読む抜粋:
結論 本件審判の請求は,成り立たない。 
理由 第1 手続の経緯
本願は,平成14年9月30日の出願であって,平成21年1月20日付けで拒絶査定がなされ,これに対し,同年2月26日に拒絶査定に対する審判請求がなされたものである。

第2 本願発明
本願の請求項1に係る発明(以下「本願発明」という。)は,出願当初の明細書の特許請求の範囲の請求項1に記載された事項により特定される,以下のとおりのものである。
「陽極箔と陰極箔とをセパレータを介して巻回したコンデンサ素子に,重合性モノマーと酸化剤とを含浸して導電性ポリマーからなる固体電解質層を形成し,このコンデンサ素子を有底筒状のケースに収納し,封ロゴムで封止してなる固体電解コンデンサにおいて,
前記封ロゴムのゴム厚と前記ケースの長さの比を0.28以下としたことを特徴とする固体電解コンデンサ。」

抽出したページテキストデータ
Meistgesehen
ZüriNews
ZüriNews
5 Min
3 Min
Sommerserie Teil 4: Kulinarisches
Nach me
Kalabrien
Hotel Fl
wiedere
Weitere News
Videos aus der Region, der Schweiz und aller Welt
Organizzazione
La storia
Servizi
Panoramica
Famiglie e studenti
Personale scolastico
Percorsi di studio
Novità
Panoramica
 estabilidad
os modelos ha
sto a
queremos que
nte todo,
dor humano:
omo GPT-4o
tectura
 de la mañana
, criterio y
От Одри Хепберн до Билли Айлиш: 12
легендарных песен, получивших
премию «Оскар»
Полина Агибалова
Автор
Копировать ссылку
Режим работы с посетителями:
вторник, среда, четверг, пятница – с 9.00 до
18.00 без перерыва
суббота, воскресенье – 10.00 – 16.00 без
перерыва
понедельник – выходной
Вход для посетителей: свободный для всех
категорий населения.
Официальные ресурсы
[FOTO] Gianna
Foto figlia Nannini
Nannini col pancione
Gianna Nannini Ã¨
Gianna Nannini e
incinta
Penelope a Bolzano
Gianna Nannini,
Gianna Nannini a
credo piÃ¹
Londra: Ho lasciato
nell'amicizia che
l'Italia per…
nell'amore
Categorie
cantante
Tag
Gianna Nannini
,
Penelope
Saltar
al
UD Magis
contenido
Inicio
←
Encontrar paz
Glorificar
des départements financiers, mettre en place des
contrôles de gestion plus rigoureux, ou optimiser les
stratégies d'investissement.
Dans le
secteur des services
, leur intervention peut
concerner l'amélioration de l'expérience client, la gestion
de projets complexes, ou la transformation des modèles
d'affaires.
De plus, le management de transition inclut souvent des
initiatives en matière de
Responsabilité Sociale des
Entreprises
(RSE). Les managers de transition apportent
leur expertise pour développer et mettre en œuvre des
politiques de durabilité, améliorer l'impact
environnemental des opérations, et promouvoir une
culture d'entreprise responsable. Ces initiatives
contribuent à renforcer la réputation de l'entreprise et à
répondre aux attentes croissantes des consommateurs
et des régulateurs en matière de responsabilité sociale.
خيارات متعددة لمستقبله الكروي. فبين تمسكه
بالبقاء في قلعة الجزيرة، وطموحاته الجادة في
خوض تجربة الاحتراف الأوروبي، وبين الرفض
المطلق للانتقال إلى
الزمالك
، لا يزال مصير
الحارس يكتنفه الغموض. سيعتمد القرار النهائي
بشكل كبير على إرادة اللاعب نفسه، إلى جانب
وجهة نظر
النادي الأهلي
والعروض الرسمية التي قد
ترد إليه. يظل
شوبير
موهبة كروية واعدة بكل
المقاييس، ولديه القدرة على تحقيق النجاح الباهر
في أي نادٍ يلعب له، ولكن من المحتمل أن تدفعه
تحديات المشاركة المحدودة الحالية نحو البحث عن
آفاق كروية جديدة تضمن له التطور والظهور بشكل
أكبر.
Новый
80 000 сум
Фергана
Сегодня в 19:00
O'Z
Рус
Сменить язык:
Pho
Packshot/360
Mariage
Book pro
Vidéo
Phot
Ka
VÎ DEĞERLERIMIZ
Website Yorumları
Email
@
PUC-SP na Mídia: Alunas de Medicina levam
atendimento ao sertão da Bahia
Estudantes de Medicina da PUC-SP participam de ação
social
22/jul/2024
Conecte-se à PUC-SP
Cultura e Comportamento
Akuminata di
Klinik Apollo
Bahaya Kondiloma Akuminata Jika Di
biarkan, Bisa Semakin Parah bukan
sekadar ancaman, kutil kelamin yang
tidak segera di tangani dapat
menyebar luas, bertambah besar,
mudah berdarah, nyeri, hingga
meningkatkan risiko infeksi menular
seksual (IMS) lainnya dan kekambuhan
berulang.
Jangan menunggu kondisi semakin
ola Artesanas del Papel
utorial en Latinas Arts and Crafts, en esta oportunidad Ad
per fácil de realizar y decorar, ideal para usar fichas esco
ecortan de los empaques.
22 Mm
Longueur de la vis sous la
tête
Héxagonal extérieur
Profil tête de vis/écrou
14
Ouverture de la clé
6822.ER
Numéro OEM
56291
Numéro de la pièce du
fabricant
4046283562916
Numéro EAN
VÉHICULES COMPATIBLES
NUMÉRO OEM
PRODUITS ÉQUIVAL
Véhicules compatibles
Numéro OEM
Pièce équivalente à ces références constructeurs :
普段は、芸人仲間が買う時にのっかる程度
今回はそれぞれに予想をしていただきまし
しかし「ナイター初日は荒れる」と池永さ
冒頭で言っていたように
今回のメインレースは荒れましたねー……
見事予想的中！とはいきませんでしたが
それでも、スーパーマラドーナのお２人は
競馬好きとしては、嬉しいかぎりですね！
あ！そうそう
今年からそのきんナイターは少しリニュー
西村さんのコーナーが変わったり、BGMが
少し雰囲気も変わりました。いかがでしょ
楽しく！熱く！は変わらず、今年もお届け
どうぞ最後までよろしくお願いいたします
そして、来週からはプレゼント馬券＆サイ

作業指示:
A - エントリのうち、文字列「initiatives」を含む行をすべて抜き出してください。大文字と小文字は区別する。
B - 固体電解コンデンサの審決を、示された最後の文の後から書き継ぐこと。
固体電解コンデンサの審決とエントリは、互いに独立した資料である。

番号別回答:
A -
initiatives en matière de
culture d'entreprise responsable. Ces initiatives

B -
第3 刊行物に記載された発明
1 刊行物1:特開平10-335184号公報
原査定の拒絶の理由に引用され,本願の出願前に日本国内において頒布された刊行物1には,「固体電解コンデンサ」(発明の名称)に関して,以下の事項が記載されている。(なお,下線は,引用箇所のうち特に強調する部分に付加した。以下,同様。)
「【請求項4】 化成皮膜を形成した陽極箔と対向陰極箔とをセパレータを介して巻回したコンデンサ素子内に導電性ポリマー層を形成し,該コンデンサ素子を有底筒状の金属製ケースに収納し,該ケースの開口部に封口部材を装着した固体電解コンデンサにおいて,
前記封口部材は,貫通孔を有するゴム製の厚板からなり,
前記コンデンサ素子のリード線を前記封口部材の貫通孔に挿入すると共に該封口部材を前記ケースの開口部に押し込み,
前記ケースの開口部付近に絞り加工及びカール加工を施したことを特徴とする固体電解コンデンサ。」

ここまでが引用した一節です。